Scomp family in Kentucky
Published 8:44 am Monday, November 27, 2017
HARRODSBURG – A historic house built by a member of the early Dutch settlement who migrated in 1799 from Pennsylvania and New Jersey to Kentucky will be among nine structures on the Holiday Homes Tour 1 to 7 p.m. Saturday, Dec. 2.
John Scomp (Stomp) arrived in Kentucky in 1799 and built a frame house on a portion of nine acres he bought from Aaron Alexander in 1847.
The ‘old Brewers Mill” also was located on the property.
This was near the Old Mud Meetinghouse where many of the Dutch settled after arriving in Kentucky.
This area also was the area for the Northern and Southern armies retreating after The Battle of Perryville on Oct. 8, 1862.
Union officers advised Scomp to take his family and valued possessions and flee to Harrodsburg for safety. The officers occupied the back two rooms of the house that preceded this house. The house was not damaged during the battle, and Scomp soon replaced it with the current structure.
The new house was Gothic Revival, which was more the style for rural American residences in the mid-1800s. The one and half story house features classic Gothic gable centered in a roofline above the front door.
Two gables were added later. The central doorway is flanked by sidelights and protected by a simple porch.
A central hallway leads two double parlors. Tall interior chimneys straddle the apex of the roof allowing fireplaces in each parlor.

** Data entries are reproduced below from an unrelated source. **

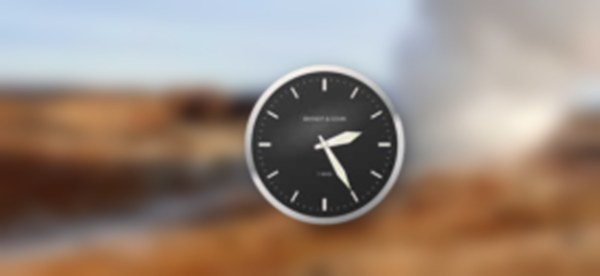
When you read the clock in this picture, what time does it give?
2:25
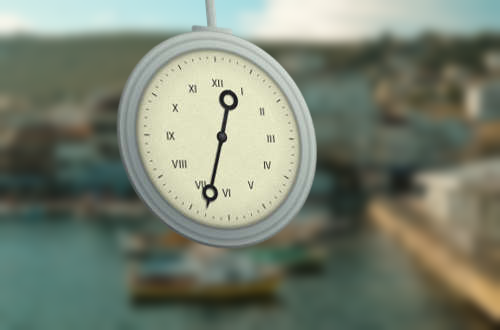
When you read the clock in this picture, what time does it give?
12:33
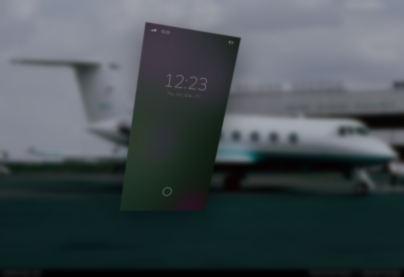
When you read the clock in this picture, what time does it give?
12:23
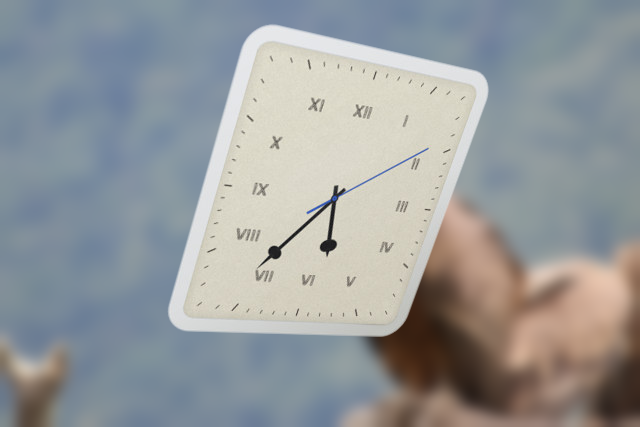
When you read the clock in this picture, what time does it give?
5:36:09
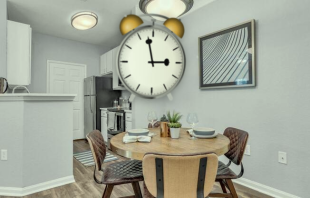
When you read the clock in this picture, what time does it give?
2:58
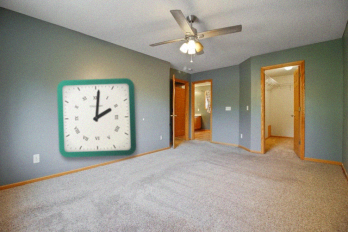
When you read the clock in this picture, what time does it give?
2:01
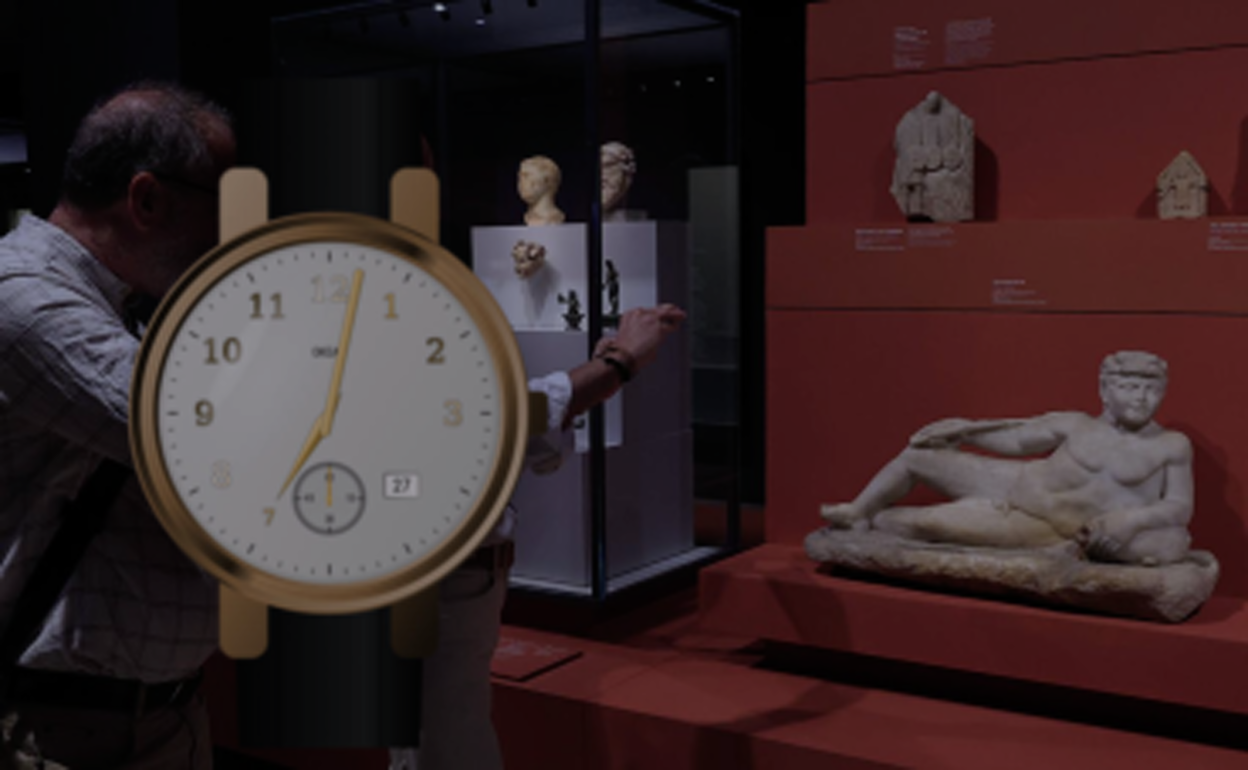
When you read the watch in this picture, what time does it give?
7:02
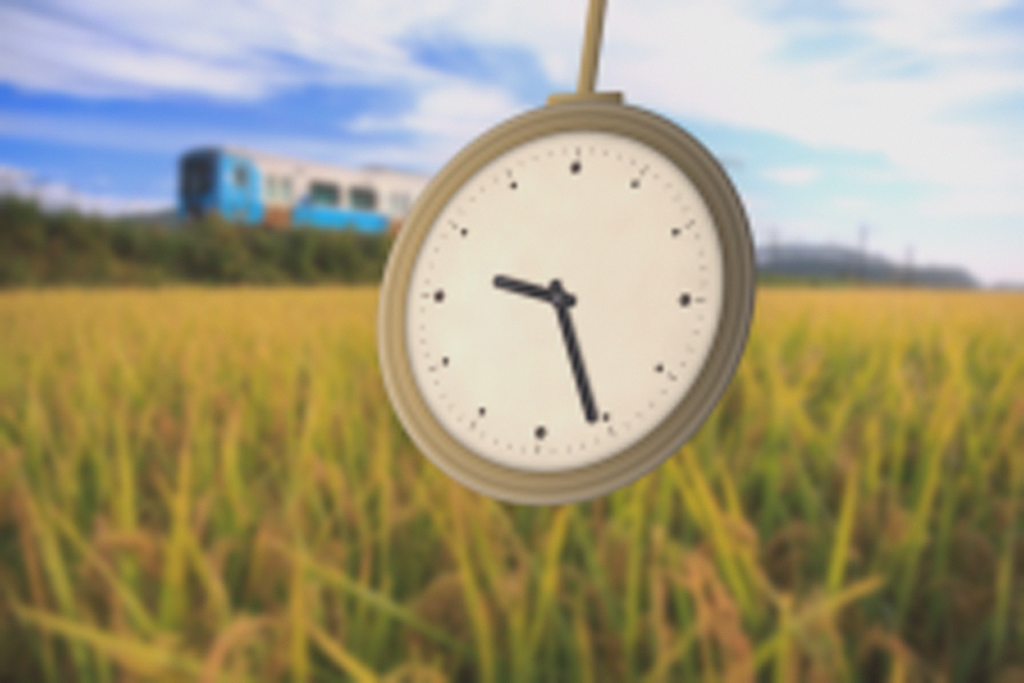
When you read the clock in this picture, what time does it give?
9:26
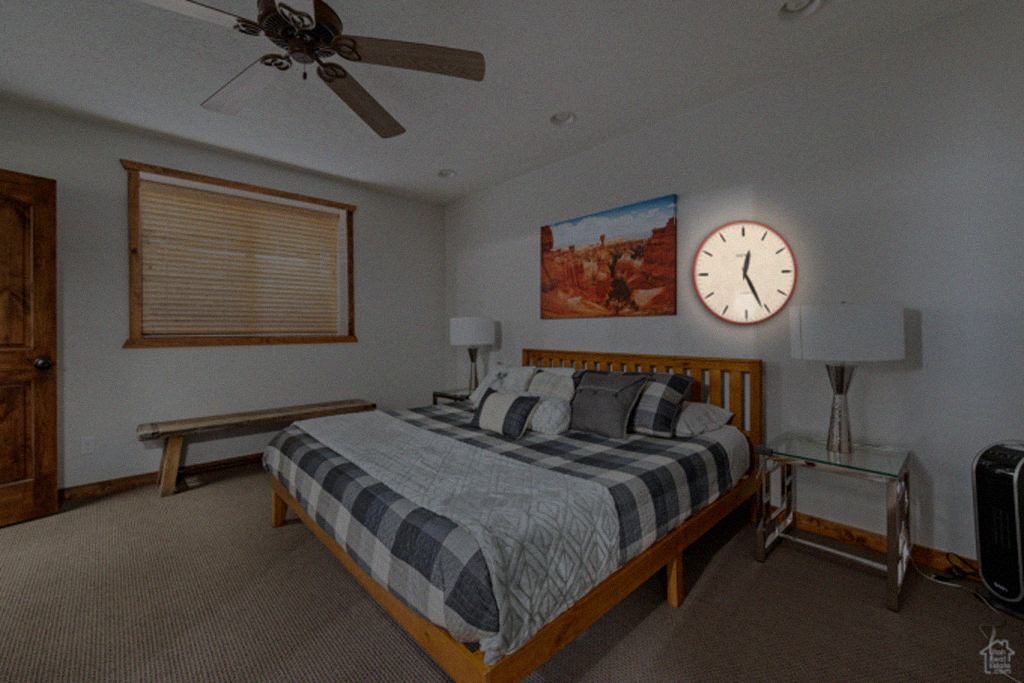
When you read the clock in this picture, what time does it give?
12:26
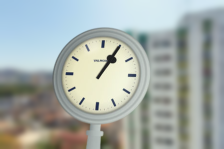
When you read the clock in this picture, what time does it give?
1:05
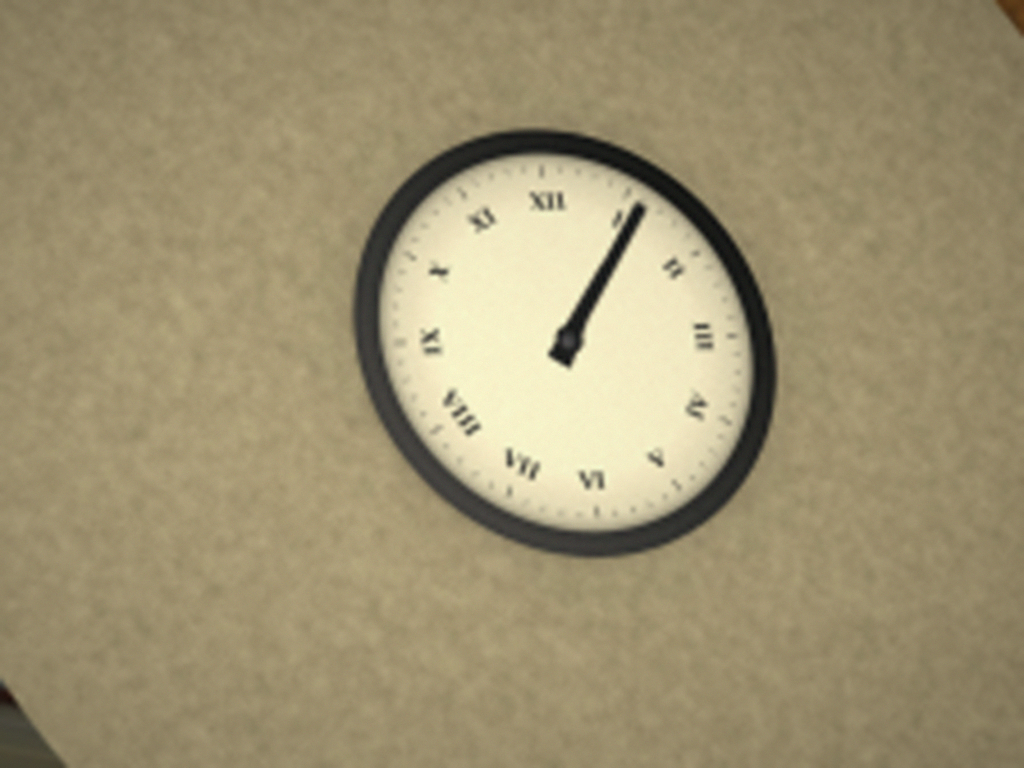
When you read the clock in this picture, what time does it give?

Ash, poplar and pine are used for flooring throughout the house
Cut limestone blocks make up the foundation and large limestone ashlars form the front steps.
The house remained in the Scomp family 140 years until 1987.
Albert and Coleen Moore are current owners.
Scomp daughter writes about battle
Mary Rebecca Scomp Cunningham, daughter of John and Catherine Scomp, lived her entire life in the house and wrote of her memories during and after the Civil War.
She was born March 4,1855 and died in 1937, at the age of 81.
She was married to J.T. Cunningham and they continued to live in the family home.
Their son, Forrest lived in the house with his wife, Irene, until his death in 1987.
Mary Rebecca was about 7 years old at the time of the Perryville battle. She wrote 13 pages and a brief autobiography giving her impressions of Oct. 8, 1862, during the clash of Union and Confederate soldiers not far from where the family lived.
She tells about the booming of cannons in the distance and her parents standing in the yard with sad faces talking about the news and seriousness of it all.
As they looked to the west watching great columns of marching soldiers, she remembers her father saying, “‘The tired marching soldiers are somebody’s sons, fathers and friends,” while he held her in his arms and watched the soldiers march to a brass band music.
“When they passed the turn, over the Perryville Pike, we could see their bayonets glisten in that dry, dusty, hazing morning light,’ she wrote.
Later in the day, two Union officers stopped by the house asking Scomp to take care of a young black boy, suitcase of clothes and three horses and to keep them if they never returned.
The officers returned and told Scomp to gather their belongings and keep out of the line of battle on the hill in front of their house and up a ridge to guard Perryville Pike and the farm road. They said if the Army came during the night, the Scomp house would be sure to receive shell fire and be burned.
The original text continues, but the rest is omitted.